Federated Department Stores Inc. had a 2.3 percent increase in same-store sales in December, better than the 1.1 percent increase that Wall Street expected. Total sales rose 1.9 percent.

Dillard’s Inc. had a 1 percent gain in both same-store sales and total sales. Analysts expected a 2.7 percent decline in same-store sales.

Among apparel chains, Limited Brands Inc. had a modest 2 percent gain in same-store sales, better than the 1.4 percent estimate. Total sales rose 2.6 percent.

Moderate apparel retailer Chico’s FAS Inc. had an 18.3 percent gain in same-store sales, well exceeding the 5.9 percent Wall Street expected. Total sales rose 41.3 percent.

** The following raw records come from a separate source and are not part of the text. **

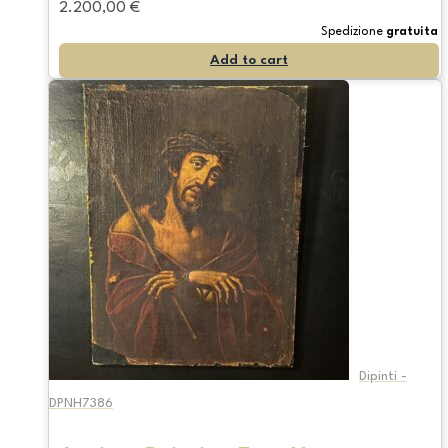
2.200,00
€
Spedizione
gratuita
Add to cart
Dipinti -
DPNH7386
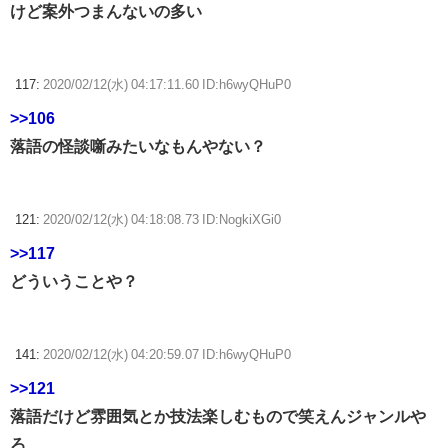
けど案外つまんないの多い
117:
2020/02/12(水) 04:17:11.60 ID:h6wyQHuP0
>>106
落語の怪談噺みたいなもんやない？
121:
2020/02/12(水) 04:18:08.73 ID:NogkiXGi0
>>117
どういうことや？
141:
2020/02/12(水) 04:20:59.07 ID:h6wyQHuP0
>>121
落語だけど雰囲気とか技法楽しむもので笑えんジャンルや
ろ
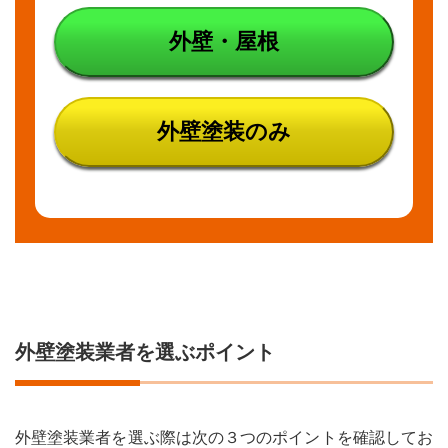
外壁・屋根
外壁塗装のみ
外壁塗装業者を選ぶポイント
外壁塗装業者を選ぶ際は次の３つのポイントを確認してお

AnnTaylor had a 1.5 percent same-store sales decline. Still, that was much better than the 10.2 percent Wall Street expected. Total sales increased 11.1 percent.

But Pier 1 suffered an 8.8 percent decline in same-store sales, and consequently reduced its fourth-quarter earnings outlook. Analysts had expected a 4.3 percent decline; total sales fell 3.5 percent.

And Zale reported a 0.7 percent decline in same-store sales for the combined November and December periods. It did not break out the figure for December. Total sales for the two-month period increased 2.1 percent.

Teen retailer Pacific Sunwear of California Inc. had a 5.3 percent same-store sales increase; Wall Street expected 4.0 percent. Total sales rose 16.4 percent.

On Wednesday, American Eagle reported same-store sales soared 32.8 percent, well exceeding the 18.8 percent forecast. Total sales rose 41.2 percent.

Also Wednesday, Nordstrom Inc. reported a same-store sales gain of 9.3 percent, better than the 3.6 percent analysts expected. Total sales were up 11.7 percent.